Start of ENTRIES PROVIDED

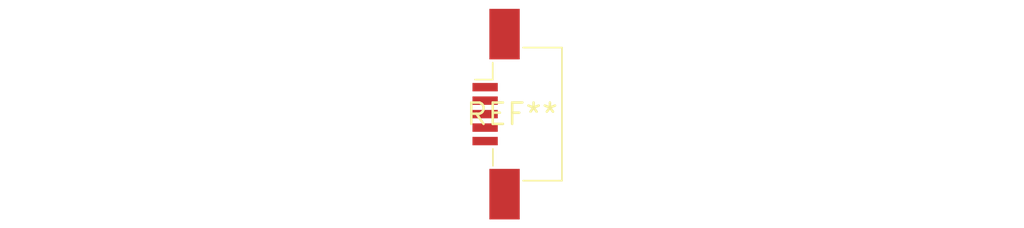
<source format=kicad_pcb>
(kicad_pcb (version 20240108) (generator pcbnew)

  (general
    (thickness 1.6)
  )

  (paper "A4")
  (layers
    (0 "F.Cu" signal)
    (31 "B.Cu" signal)
    (32 "B.Adhes" user "B.Adhesive")
    (33 "F.Adhes" user "F.Adhesive")
    (34 "B.Paste" user)
    (35 "F.Paste" user)
    (36 "B.SilkS" user "B.Silkscreen")
    (37 "F.SilkS" user "F.Silkscreen")
    (38 "B.Mask" user)
    (39 "F.Mask" user)
    (40 "Dwgs.User" user "User.Drawings")
    (41 "Cmts.User" user "User.Comments")
    (42 "Eco1.User" user "User.Eco1")
    (43 "Eco2.User" user "User.Eco2")
    (44 "Edge.Cuts" user)
    (45 "Margin" user)
    (46 "B.CrtYd" user "B.Courtyard")
    (47 "F.CrtYd" user "F.Courtyard")
    (48 "B.Fab" user)
    (49 "F.Fab" user)
    (50 "User.1" user)
    (51 "User.2" user)
    (52 "User.3" user)
    (53 "User.4" user)
    (54 "User.5" user)
    (55 "User.6" user)
    (56 "User.7" user)
    (57 "User.8" user)
    (58 "User.9" user)
  )

  (setup
    (pad_to_mask_clearance 0)
    (pcbplotparams
      (layerselection 0x00010fc_ffffffff)
      (plot_on_all_layers_selection 0x0000000_00000000)
      (disableapertmacros false)
      (usegerberextensions false)
      (usegerberattributes false)
      (usegerberadvancedattributes false)
      (creategerberjobfile false)
      (dashed_line_dash_ratio 12.000000)
      (dashed_line_gap_ratio 3.000000)
      (svgprecision 4)
      (plotframeref false)
      (viasonmask false)
      (mode 1)
      (useauxorigin false)
      (hpglpennumber 1)
      (hpglpenspeed 20)
      (hpglpendiameter 15.000000)
      (dxfpolygonmode false)
      (dxfimperialunits false)
      (dxfusepcbnewfont false)
      (psnegative false)
      (psa4output false)
      (plotreference false)
      (plotvalue false)
      (plotinvisibletext false)
      (sketchpadsonfab false)
      (subtractmaskfromsilk false)
      (outputformat 1)
      (mirror false)
      (drillshape 1)
      (scaleselection 1)
      (outputdirectory "")
    )
  )

  (net 0 "")

  (footprint "USB_Mini-B_AdamTech_MUSB-B5-S-VT-TSMT-1_SMD_Vertical" (layer "F.Cu") (at 0 0))

)

</source>
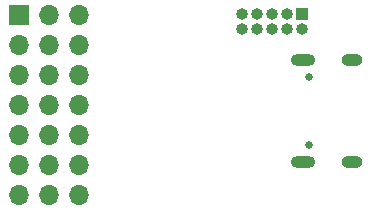
<source format=gbr>
%TF.GenerationSoftware,KiCad,Pcbnew,9.0.0*%
%TF.CreationDate,2025-06-23T18:52:12-04:00*%
%TF.ProjectId,CRSF_PWM_Gyro,43525346-5f50-4574-9d5f-4779726f2e6b,rev?*%
%TF.SameCoordinates,Original*%
%TF.FileFunction,Soldermask,Bot*%
%TF.FilePolarity,Negative*%
%FSLAX46Y46*%
G04 Gerber Fmt 4.6, Leading zero omitted, Abs format (unit mm)*
G04 Created by KiCad (PCBNEW 9.0.0) date 2025-06-23 18:52:12*
%MOMM*%
%LPD*%
G01*
G04 APERTURE LIST*
%ADD10R,1.000000X1.000000*%
%ADD11O,1.000000X1.000000*%
%ADD12R,1.700000X1.700000*%
%ADD13O,1.700000X1.700000*%
%ADD14C,0.650000*%
%ADD15O,2.100000X1.000000*%
%ADD16O,1.800000X1.000000*%
G04 APERTURE END LIST*
D10*
%TO.C,SWD1*%
X145850000Y-80775000D03*
D11*
X145850000Y-82045000D03*
X144580000Y-80775000D03*
X144580000Y-82045000D03*
X143310000Y-80775000D03*
X143310000Y-82045000D03*
X142040000Y-80775000D03*
X142040000Y-82045000D03*
X140770000Y-80775000D03*
X140770000Y-82045000D03*
%TD*%
D12*
%TO.C,J2*%
X121863000Y-80880000D03*
D13*
X124403000Y-80880000D03*
X126943000Y-80880000D03*
X121863000Y-83420000D03*
X124403000Y-83420000D03*
X126943000Y-83420000D03*
X121863000Y-85960000D03*
X124403000Y-85960000D03*
X126943000Y-85960000D03*
X121863000Y-88500000D03*
X124403000Y-88500000D03*
X126943000Y-88500000D03*
X121863000Y-91040000D03*
X124403000Y-91040000D03*
X126943000Y-91040000D03*
X121863000Y-93580000D03*
X124403000Y-93580000D03*
X126943000Y-93580000D03*
X121863000Y-96120000D03*
X124403000Y-96120000D03*
X126943000Y-96120000D03*
%TD*%
D14*
%TO.C,J1*%
X146395000Y-91890000D03*
X146395000Y-86110000D03*
D15*
X145895000Y-93320000D03*
D16*
X150075000Y-93320000D03*
D15*
X145895000Y-84680000D03*
D16*
X150075000Y-84680000D03*
%TD*%
M02*

</source>
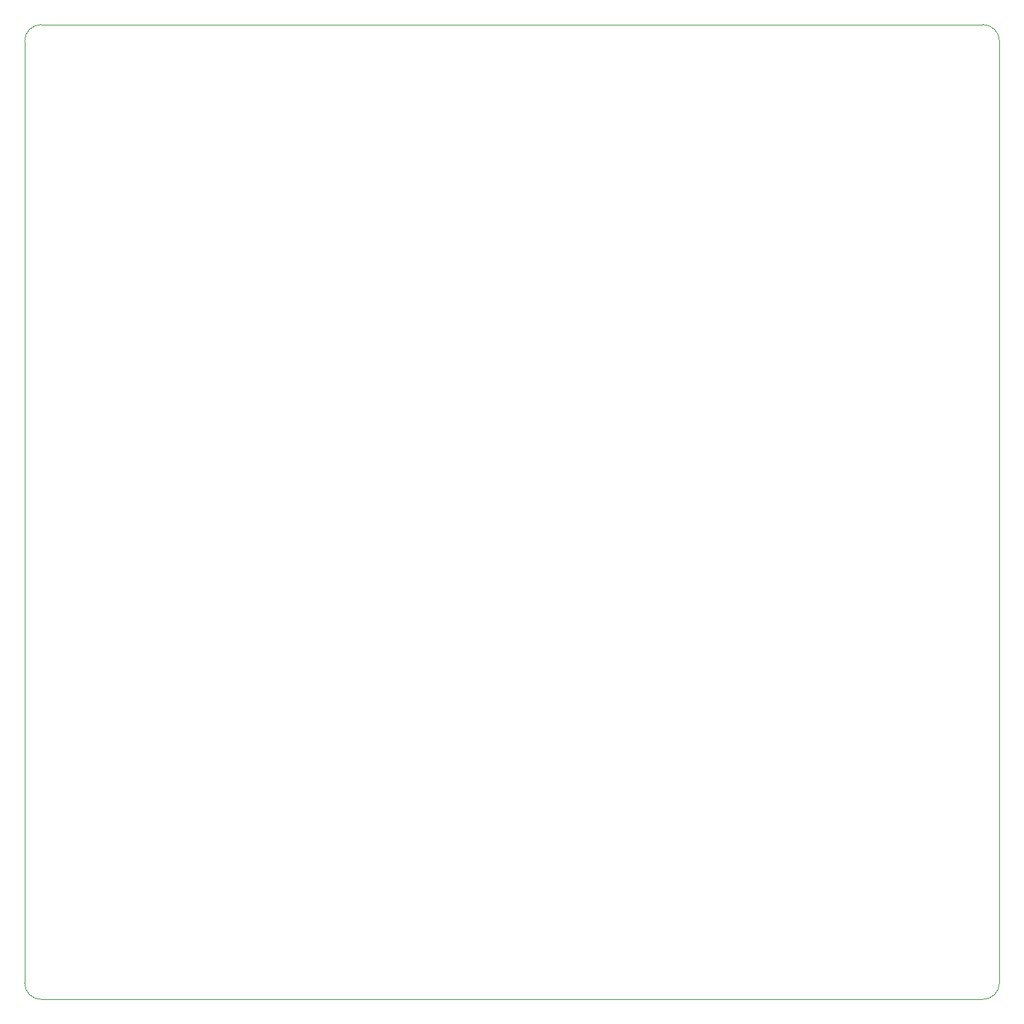
<source format=gbr>
%TF.GenerationSoftware,KiCad,Pcbnew,(5.1.6)-1*%
%TF.CreationDate,2024-05-27T20:35:23-04:00*%
%TF.ProjectId,watercooled-pi-120mm,77617465-7263-46f6-9f6c-65642d70692d,rev?*%
%TF.SameCoordinates,Original*%
%TF.FileFunction,Profile,NP*%
%FSLAX46Y46*%
G04 Gerber Fmt 4.6, Leading zero omitted, Abs format (unit mm)*
G04 Created by KiCad (PCBNEW (5.1.6)-1) date 2024-05-27 20:35:23*
%MOMM*%
%LPD*%
G01*
G04 APERTURE LIST*
%TA.AperFunction,Profile*%
%ADD10C,0.050000*%
%TD*%
G04 APERTURE END LIST*
D10*
X214693500Y-153860500D02*
G75*
G02*
X212660509Y-155893491I-2032991J0D01*
G01*
X94677509Y-37910491D02*
G75*
G02*
X96710500Y-35877500I2032991J0D01*
G01*
X96710500Y-155892500D02*
G75*
G02*
X94677509Y-153859509I0J2032991D01*
G01*
X212661500Y-35877500D02*
G75*
G02*
X214694491Y-37910491I0J-2032991D01*
G01*
X94677509Y-153859509D02*
X94677509Y-37910491D01*
X212660509Y-155893491D02*
X96710500Y-155892500D01*
X214694491Y-37910491D02*
X214693500Y-153860500D01*
X96710500Y-35877500D02*
X212661500Y-35877500D01*
M02*

</source>
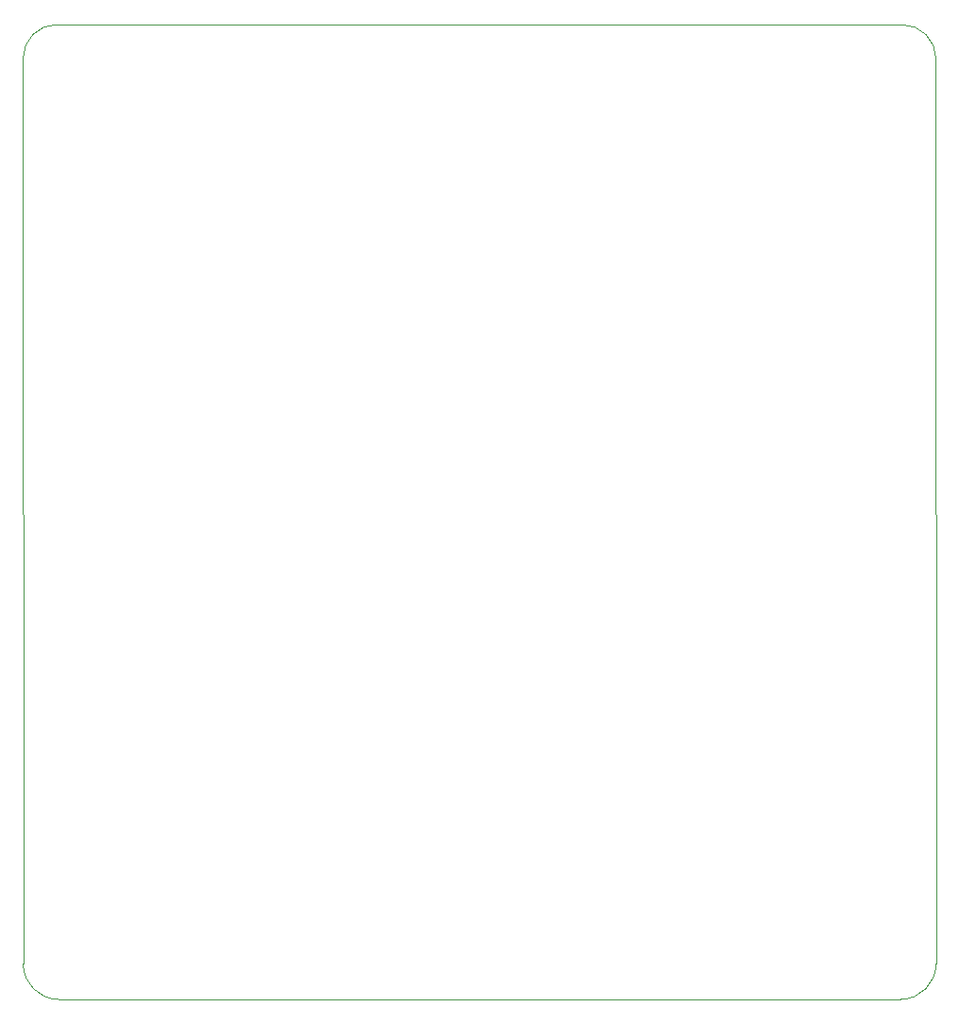
<source format=gbr>
%TF.GenerationSoftware,KiCad,Pcbnew,8.0.5-dirty*%
%TF.CreationDate,2024-10-03T21:51:06-04:00*%
%TF.ProjectId,cool-keyboard,636f6f6c-2d6b-4657-9962-6f6172642e6b,rev?*%
%TF.SameCoordinates,Original*%
%TF.FileFunction,Profile,NP*%
%FSLAX46Y46*%
G04 Gerber Fmt 4.6, Leading zero omitted, Abs format (unit mm)*
G04 Created by KiCad (PCBNEW 8.0.5-dirty) date 2024-10-03 21:51:06*
%MOMM*%
%LPD*%
G01*
G04 APERTURE LIST*
%TA.AperFunction,Profile*%
%ADD10C,0.050000*%
%TD*%
G04 APERTURE END LIST*
D10*
X184150000Y-138176099D02*
X108616750Y-138176000D01*
X187325000Y-135001099D02*
G75*
G02*
X184150000Y-138176100I-3175100J99D01*
G01*
X108458000Y-50803896D02*
X184286186Y-50816881D01*
X108616750Y-138176000D02*
G75*
G02*
X105441700Y-135001000I50J3175100D01*
G01*
X184286186Y-50816881D02*
G75*
G02*
X187308119Y-53838814I14J-3021919D01*
G01*
X187308119Y-53838814D02*
X187325000Y-135001099D01*
X105441750Y-135001000D02*
X105436067Y-53825829D01*
X105436067Y-53825829D02*
G75*
G02*
X108458000Y-50803867I3021933J29D01*
G01*
M02*

</source>
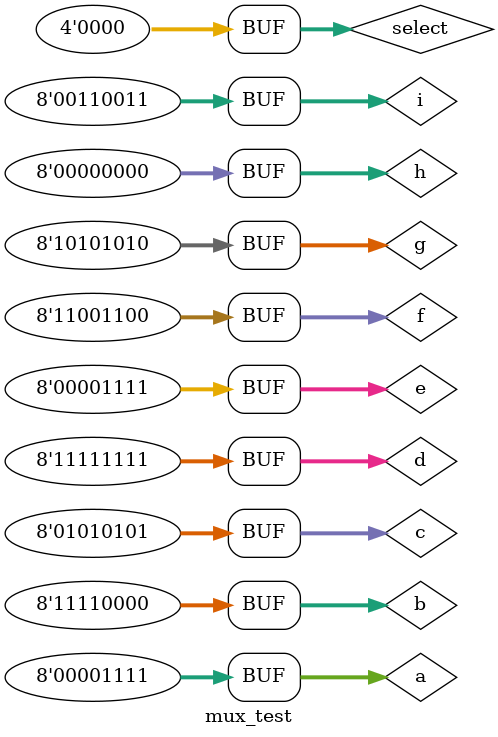
<source format=v>
`timescale 1ns / 1ps


module mux_test(

    );
    
    reg [7:0] a, b, c, d, e, f, g, h, i;
    reg [3:0] select;
    
    initial
    begin
        a = 8'b00001111;
        b = 8'b11110000;
        c = 8'b01010101;
        d = 8'b11111111;
        e = 8'b00001111;
        f = 8'b11001100;
        g = 8'b10101010;
        h = 8'b00000000;
        i = 8'b00110011;
        select = 4'b0000;
    end
    
    out_select_mux test_mux (.a(a), .b(b), .bp(c), .ap(d), .ab(e), .abp(f), .apb(g), .apbp(h), .abbp(i), .s(select), .batch_done(batch_done));
    
endmodule

</source>
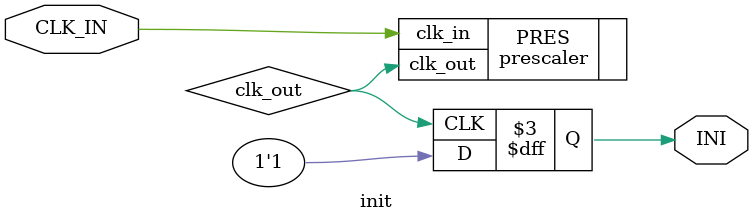
<source format=v>
module init(
    input wire CLK_IN,
    output INI
);


// Unoptimised
// wire din;
// wire INI;
// 
// reg dout = 0;
// 
// always @(posedge(CLK_IN)) begin
//     dout <= din;
// end
// 
// assign din = 1;
// 
// assign INI = dout;

parameter N = 22;

wire clk_out;

prescaler #(.N(N)) PRES (
    .clk_in(CLK_IN),
    .clk_out(clk_out)
);

// Optimised
reg INI = 0;

always @(posedge(clk_out))
    INI <= 1;

endmodule

</source>
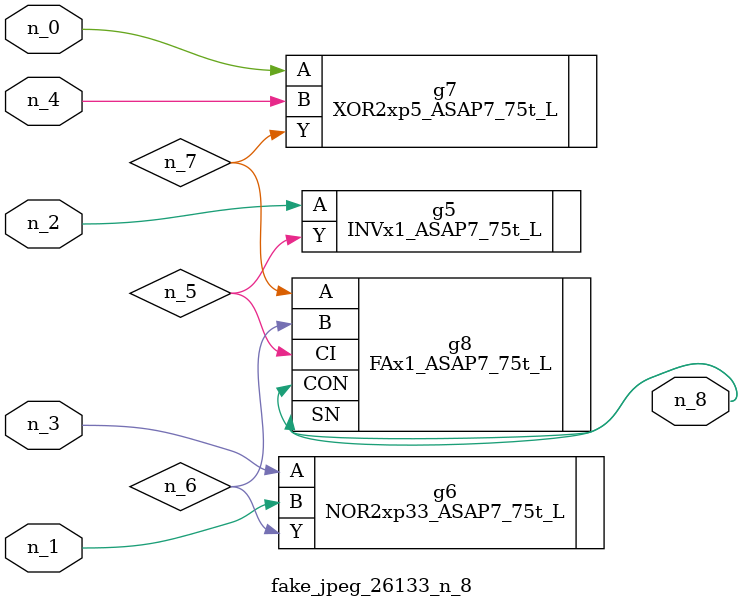
<source format=v>
module fake_jpeg_26133_n_8 (n_3, n_2, n_1, n_0, n_4, n_8);

input n_3;
input n_2;
input n_1;
input n_0;
input n_4;

output n_8;

wire n_6;
wire n_5;
wire n_7;

INVx1_ASAP7_75t_L g5 ( 
.A(n_2),
.Y(n_5)
);

NOR2xp33_ASAP7_75t_L g6 ( 
.A(n_3),
.B(n_1),
.Y(n_6)
);

XOR2xp5_ASAP7_75t_L g7 ( 
.A(n_0),
.B(n_4),
.Y(n_7)
);

FAx1_ASAP7_75t_L g8 ( 
.A(n_7),
.B(n_6),
.CI(n_5),
.CON(n_8),
.SN(n_8)
);


endmodule
</source>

End of ENTRIES PROVIDED

YOUR GOAL
Please copy every line in the entries where "FileFunction" appears.

RESPONSE AREA
%TF.FileFunction,Soldermask,Bot*%
%TF.FileFunction,Profile,NP*%
%TF.FileFunction,Profile,NP*%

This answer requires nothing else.